[DATA IN THIS EXERCISE]
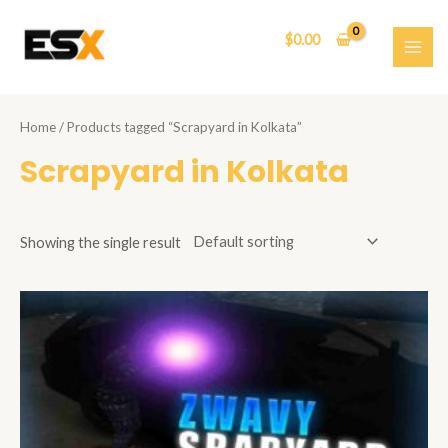
Skip
to
$
0.00
content
MAI
ME
Home
/ Products tagged “Scrapyard in Kolkata”
Scrapyard in Kolkata
Showing the single result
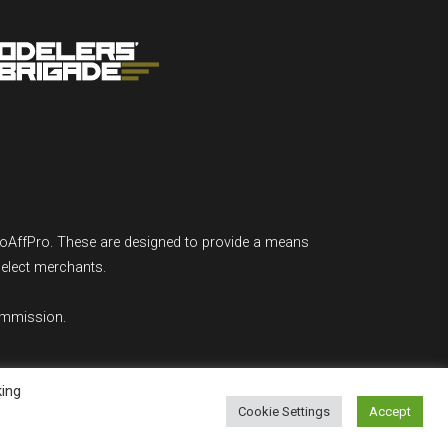
GoAffPro. These are designed to provide a means
select merchants.
ommission.
king
Cookie Settings
Accept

[ASSIGNMENT] Before handing back the copy, remove the pictures; otherwise print the data exactly.

[RESULT BELOW]
Skip
to
$
0.00
content
MAI
ME
Home
/ Products tagged “Scrapyard in Kolkata”
Scrapyard in Kolkata
Showing the single result
GoAffPro. These are designed to provide a means
select merchants.
ommission.
king
Cookie Settings
Accept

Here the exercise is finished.